In too deep
Romantic feelings can be super difficult to handle. Both to feel them, and to handle another’s romantics feelings for yourself. People have different ideas. Definitely, communication is so vital. Self-honesty is so vital. We must be real with ourselves, real with these people. To not fuck them over, or ourselves for that matter.
It can hurt A LOT to be upfront about these things. But it is worth the pain. I mean, it is as simple as, the longer it is left without this upfront-ness/being as self-honest as possible, the stronger the pain will be. Obviously therefore, it’s best to be upfront as EARLY as possible. Or at least, try to be. As I’ve witnessed, sometimes messages seem to not be clear enough/not heard as clearly, for various reasons.

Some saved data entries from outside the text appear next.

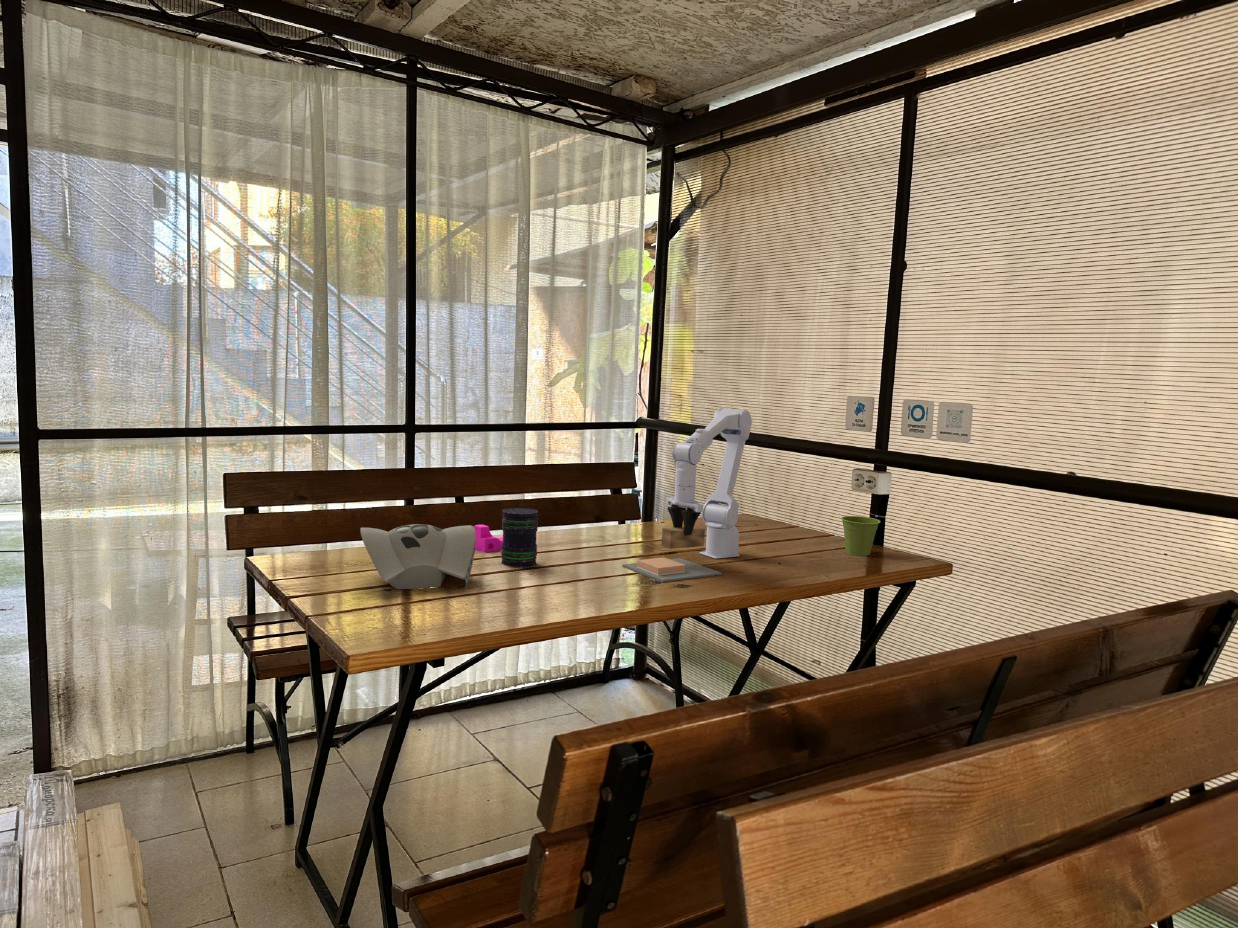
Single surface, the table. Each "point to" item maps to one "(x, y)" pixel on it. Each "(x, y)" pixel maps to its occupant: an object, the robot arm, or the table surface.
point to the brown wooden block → (682, 538)
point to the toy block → (486, 539)
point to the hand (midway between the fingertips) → (682, 533)
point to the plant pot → (859, 534)
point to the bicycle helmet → (422, 555)
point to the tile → (661, 566)
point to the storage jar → (519, 537)
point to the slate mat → (690, 573)
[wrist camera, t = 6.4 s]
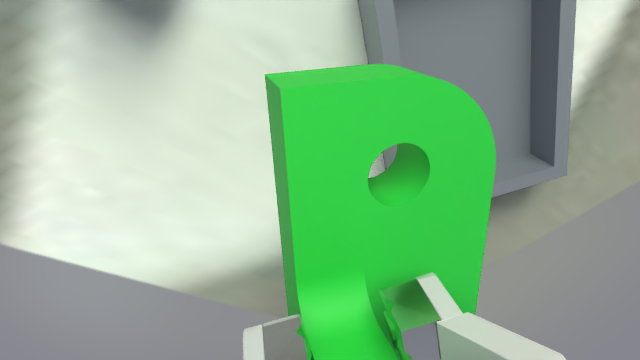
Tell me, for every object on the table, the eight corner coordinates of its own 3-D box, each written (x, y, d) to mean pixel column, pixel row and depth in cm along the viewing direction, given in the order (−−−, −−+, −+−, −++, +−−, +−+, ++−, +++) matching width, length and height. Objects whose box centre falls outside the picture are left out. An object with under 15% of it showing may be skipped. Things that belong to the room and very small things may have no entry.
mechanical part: (436, 353, 17) (605, 594, 10) (295, 393, 16) (382, 704, 9) (464, 55, 13) (822, 130, 5) (265, 74, 11) (404, 209, 4)
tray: (539, -94, 25) (582, -105, 22) (535, 157, 33) (566, 175, 30) (350, -47, 25) (367, -52, 21) (390, 199, 32) (407, 222, 29)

Also, denial can be an issue. And fantasy. I mean, there’s so many factors that can exist when people want one thing, and others want another thing. So yes, I see it as best to keep pushing the message so to speak, like, if it takes many tries to get through to another, then do that. Do it constantly if need be. Fry those fantasies, those denials, and make shit real as possible. Sometimes realness and pain go hand in hand.
Be careful when starting, or potentially starting a romantic relationship. Check in with yourself OFTEN. That way, you can obviously be clear with yourself, and avoid it going TOO FAR, even too far to the point of not just beginning the romantic relationship, but marriage, and maybe kids, and however many years that may be where you two are together. Relationships crumble so often. Can be after 10, 20, 30 years. And if those individuals, or at least ONE checked in with themselves, those 30 years of suppression would not have to exist, and this whole unbalanced marriage/romantic relationship could have been avoided as what is best for both people in that relationship.
We must be careful, considerate. For ourselves, and others.